## DIRECTIONS:
Scan the material below and count each line with the string "format". Reply with the count alone.

## DATA FOR ANALYSIS:
┄┄┄┄┄┄┄┄┄┄

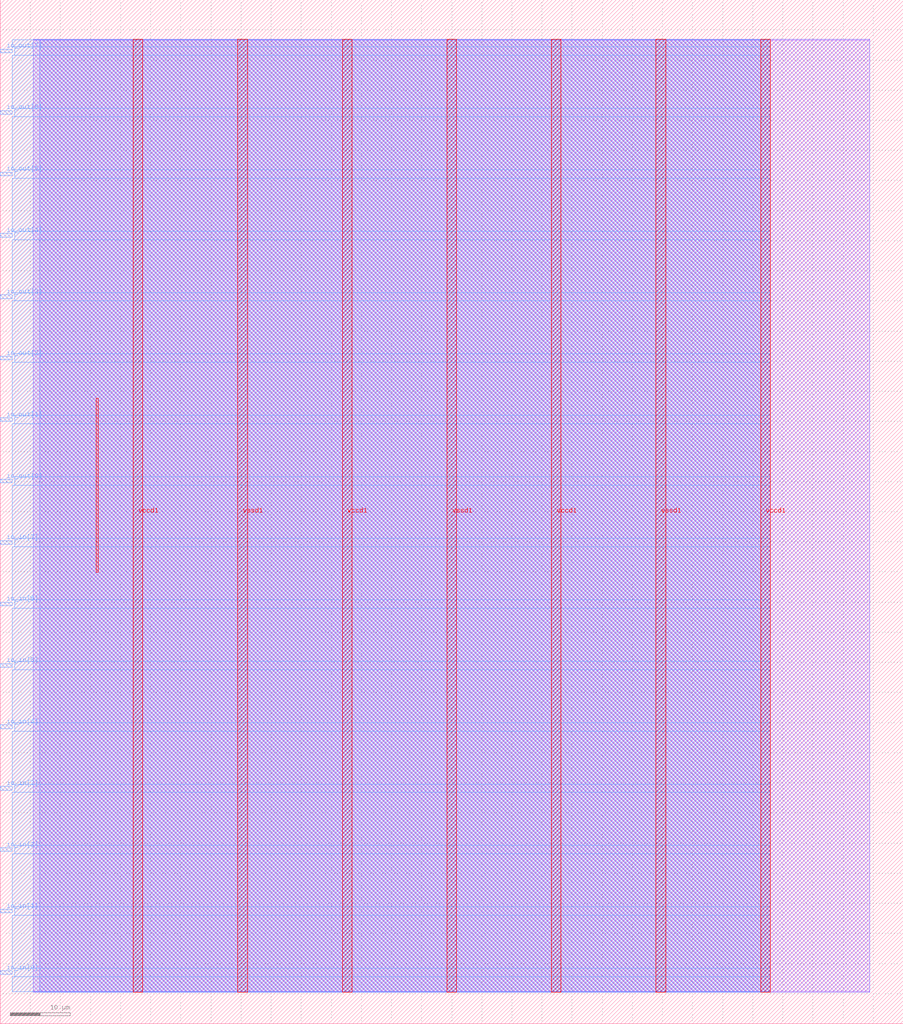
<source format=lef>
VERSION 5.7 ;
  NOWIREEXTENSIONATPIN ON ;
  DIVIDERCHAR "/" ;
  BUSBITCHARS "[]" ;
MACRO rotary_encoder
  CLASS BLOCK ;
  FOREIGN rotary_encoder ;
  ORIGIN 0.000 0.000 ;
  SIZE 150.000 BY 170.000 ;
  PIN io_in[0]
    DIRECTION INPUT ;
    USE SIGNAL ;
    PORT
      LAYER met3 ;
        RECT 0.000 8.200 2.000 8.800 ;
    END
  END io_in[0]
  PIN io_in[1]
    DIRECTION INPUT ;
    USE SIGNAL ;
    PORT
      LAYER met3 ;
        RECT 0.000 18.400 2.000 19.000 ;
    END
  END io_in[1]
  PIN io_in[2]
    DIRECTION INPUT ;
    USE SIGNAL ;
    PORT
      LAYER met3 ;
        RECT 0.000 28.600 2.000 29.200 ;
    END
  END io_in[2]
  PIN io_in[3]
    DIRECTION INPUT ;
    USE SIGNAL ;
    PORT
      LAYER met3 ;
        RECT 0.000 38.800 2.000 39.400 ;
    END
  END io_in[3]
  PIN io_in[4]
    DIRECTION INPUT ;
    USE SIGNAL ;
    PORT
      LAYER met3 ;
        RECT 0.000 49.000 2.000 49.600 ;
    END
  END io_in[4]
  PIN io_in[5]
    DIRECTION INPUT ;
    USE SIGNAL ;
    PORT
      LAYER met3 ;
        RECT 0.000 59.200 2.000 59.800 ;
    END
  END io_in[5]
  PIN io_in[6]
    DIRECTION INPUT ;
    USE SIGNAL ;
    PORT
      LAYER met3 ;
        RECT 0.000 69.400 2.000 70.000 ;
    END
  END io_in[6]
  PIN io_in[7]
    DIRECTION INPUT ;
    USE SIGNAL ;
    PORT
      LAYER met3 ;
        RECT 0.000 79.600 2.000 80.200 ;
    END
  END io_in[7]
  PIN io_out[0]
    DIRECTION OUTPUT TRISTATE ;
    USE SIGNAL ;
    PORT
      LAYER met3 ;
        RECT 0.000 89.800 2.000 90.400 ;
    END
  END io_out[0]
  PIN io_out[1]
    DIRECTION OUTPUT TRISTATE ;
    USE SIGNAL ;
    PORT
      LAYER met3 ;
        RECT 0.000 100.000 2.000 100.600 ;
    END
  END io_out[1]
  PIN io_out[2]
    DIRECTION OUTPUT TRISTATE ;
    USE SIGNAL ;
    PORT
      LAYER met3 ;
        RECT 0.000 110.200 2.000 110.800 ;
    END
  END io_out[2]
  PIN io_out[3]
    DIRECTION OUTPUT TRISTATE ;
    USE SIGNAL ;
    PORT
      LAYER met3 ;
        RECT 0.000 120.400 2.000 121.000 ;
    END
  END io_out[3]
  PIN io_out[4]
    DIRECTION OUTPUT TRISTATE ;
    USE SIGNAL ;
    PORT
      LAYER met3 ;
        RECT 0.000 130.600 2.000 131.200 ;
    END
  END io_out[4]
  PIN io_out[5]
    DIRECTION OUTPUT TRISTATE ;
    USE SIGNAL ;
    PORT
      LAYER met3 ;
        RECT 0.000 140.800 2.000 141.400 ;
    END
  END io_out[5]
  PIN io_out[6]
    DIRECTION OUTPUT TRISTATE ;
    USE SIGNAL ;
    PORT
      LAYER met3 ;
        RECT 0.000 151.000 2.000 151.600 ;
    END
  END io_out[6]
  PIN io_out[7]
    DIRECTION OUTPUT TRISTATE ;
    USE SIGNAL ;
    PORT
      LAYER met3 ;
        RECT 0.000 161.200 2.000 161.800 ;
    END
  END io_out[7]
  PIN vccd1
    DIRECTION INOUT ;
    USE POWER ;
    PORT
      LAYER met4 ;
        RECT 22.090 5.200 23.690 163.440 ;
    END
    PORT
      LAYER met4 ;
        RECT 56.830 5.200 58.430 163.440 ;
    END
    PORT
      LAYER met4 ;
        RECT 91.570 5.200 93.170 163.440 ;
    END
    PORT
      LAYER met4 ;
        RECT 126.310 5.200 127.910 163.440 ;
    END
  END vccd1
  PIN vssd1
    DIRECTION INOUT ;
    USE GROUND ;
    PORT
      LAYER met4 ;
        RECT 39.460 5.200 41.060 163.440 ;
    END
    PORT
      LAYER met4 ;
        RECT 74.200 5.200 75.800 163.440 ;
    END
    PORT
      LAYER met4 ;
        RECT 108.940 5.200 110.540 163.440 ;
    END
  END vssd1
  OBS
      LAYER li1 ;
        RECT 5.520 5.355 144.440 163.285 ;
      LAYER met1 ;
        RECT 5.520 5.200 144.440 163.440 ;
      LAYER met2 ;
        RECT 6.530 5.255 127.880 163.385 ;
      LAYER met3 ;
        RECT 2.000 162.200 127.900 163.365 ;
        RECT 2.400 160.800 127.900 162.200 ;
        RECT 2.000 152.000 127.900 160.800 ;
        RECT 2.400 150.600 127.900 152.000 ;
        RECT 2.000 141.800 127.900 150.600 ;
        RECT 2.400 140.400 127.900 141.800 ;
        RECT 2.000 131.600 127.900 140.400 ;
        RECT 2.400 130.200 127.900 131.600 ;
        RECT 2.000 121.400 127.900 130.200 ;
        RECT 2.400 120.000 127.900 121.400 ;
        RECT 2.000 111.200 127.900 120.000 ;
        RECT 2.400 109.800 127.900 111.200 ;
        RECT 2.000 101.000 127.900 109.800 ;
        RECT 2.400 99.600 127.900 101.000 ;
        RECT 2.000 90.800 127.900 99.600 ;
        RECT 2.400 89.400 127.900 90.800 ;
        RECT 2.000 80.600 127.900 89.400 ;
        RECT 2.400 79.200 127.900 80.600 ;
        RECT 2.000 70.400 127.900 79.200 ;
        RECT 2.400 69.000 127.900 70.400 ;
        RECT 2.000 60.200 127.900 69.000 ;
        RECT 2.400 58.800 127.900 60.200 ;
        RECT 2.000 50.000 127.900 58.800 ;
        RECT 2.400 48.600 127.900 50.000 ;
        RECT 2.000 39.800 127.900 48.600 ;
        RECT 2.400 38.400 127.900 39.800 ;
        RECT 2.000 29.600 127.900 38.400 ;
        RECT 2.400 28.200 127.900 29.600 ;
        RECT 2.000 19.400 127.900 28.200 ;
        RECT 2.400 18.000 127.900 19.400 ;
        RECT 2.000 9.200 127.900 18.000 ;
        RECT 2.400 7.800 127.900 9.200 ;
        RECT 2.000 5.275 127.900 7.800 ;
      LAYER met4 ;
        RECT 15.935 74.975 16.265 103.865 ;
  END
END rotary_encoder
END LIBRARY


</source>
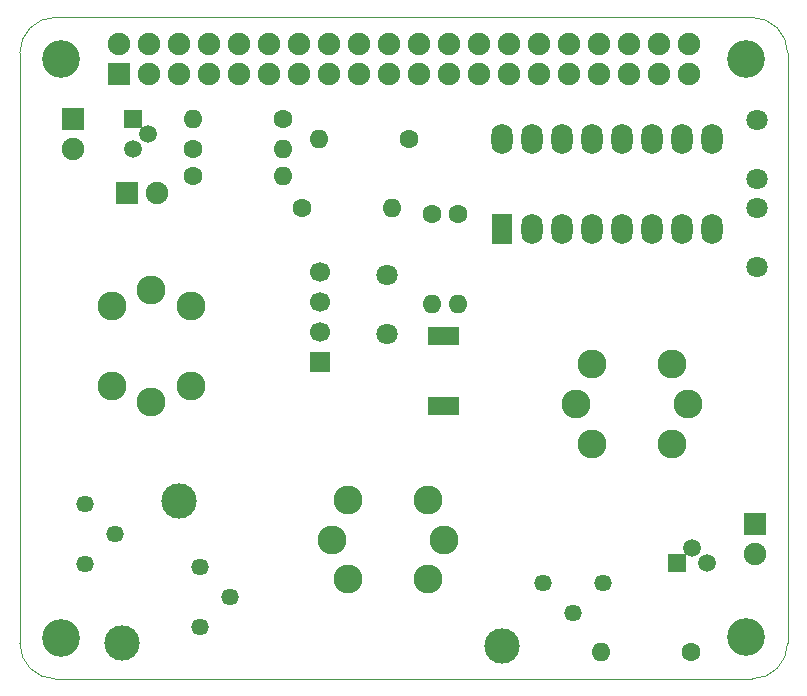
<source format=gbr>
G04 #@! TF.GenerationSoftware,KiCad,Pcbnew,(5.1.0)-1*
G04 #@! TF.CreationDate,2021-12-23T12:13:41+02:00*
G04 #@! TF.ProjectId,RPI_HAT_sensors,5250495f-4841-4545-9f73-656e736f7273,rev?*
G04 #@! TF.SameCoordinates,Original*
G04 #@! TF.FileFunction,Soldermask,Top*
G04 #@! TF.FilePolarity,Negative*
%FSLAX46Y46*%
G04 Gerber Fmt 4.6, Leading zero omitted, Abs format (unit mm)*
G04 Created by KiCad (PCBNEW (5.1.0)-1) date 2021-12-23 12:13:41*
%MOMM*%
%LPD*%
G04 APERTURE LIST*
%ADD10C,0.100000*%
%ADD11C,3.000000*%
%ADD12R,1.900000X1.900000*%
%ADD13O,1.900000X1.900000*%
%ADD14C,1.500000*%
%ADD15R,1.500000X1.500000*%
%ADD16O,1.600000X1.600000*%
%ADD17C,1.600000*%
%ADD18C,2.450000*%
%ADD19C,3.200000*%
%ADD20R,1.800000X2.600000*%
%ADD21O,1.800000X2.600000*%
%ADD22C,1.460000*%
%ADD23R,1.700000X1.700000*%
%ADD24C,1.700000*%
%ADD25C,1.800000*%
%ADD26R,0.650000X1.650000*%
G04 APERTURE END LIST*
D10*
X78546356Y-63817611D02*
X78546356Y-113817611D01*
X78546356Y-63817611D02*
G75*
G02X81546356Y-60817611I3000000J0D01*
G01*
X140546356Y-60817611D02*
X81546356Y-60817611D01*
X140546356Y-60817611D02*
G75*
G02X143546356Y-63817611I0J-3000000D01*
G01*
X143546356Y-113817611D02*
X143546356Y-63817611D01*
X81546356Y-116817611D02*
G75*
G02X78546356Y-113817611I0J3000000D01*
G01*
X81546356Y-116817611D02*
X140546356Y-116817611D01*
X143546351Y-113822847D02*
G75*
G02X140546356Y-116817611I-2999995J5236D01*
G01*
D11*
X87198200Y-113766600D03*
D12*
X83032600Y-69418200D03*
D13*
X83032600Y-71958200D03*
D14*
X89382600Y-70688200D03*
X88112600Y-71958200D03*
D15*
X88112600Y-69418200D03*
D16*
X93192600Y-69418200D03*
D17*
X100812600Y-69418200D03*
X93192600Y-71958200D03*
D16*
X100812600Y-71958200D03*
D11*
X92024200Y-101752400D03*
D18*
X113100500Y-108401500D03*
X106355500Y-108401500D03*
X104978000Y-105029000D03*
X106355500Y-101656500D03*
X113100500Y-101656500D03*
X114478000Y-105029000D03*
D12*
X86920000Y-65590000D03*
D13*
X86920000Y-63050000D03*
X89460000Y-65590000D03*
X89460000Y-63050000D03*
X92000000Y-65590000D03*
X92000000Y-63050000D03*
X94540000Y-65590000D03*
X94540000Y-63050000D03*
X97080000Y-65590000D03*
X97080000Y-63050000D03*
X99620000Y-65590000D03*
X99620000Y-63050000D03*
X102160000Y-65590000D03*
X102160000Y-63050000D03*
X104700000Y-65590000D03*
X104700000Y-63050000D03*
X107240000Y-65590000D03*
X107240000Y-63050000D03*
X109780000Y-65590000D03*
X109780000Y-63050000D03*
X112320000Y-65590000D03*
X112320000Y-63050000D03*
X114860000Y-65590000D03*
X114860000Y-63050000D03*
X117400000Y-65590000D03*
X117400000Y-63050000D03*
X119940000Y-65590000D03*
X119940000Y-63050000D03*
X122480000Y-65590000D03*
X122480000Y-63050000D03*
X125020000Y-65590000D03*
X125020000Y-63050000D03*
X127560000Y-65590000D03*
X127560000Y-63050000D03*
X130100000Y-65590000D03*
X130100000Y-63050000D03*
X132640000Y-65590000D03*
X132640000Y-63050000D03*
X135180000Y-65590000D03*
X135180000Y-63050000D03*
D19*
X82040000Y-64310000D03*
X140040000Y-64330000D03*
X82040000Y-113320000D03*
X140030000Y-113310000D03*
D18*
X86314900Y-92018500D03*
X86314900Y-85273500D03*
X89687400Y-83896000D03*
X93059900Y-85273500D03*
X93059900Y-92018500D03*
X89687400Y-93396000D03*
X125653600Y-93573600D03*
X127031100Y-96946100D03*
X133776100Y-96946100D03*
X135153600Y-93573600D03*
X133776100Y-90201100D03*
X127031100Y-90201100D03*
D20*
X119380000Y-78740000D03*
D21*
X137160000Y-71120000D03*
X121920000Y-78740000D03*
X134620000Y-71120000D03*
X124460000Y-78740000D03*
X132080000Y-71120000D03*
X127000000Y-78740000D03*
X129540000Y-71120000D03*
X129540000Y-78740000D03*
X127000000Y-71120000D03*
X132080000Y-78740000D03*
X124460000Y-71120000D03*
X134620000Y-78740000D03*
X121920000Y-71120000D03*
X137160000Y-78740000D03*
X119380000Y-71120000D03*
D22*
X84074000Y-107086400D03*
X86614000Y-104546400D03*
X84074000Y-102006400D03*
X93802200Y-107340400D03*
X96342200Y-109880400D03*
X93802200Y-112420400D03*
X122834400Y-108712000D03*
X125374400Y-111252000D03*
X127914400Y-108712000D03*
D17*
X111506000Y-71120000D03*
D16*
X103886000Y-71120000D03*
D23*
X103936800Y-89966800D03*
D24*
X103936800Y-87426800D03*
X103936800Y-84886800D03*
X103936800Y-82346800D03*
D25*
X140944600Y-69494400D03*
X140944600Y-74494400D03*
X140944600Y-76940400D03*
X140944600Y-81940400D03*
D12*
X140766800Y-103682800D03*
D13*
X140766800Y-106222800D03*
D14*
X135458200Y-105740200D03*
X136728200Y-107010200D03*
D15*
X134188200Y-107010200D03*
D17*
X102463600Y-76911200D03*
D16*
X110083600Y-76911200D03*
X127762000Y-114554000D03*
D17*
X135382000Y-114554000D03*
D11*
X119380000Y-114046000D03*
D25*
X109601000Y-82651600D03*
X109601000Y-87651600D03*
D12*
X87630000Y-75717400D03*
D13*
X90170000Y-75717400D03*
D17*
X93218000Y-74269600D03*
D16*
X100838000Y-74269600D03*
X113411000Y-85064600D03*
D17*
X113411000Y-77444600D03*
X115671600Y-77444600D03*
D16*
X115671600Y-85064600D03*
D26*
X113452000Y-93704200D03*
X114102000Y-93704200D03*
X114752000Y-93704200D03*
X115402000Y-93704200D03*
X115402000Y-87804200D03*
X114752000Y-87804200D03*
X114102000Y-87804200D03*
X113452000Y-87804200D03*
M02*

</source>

┄┄┄┄┄┄┄┄┄┄

## PROBLEM SOLUTION:
3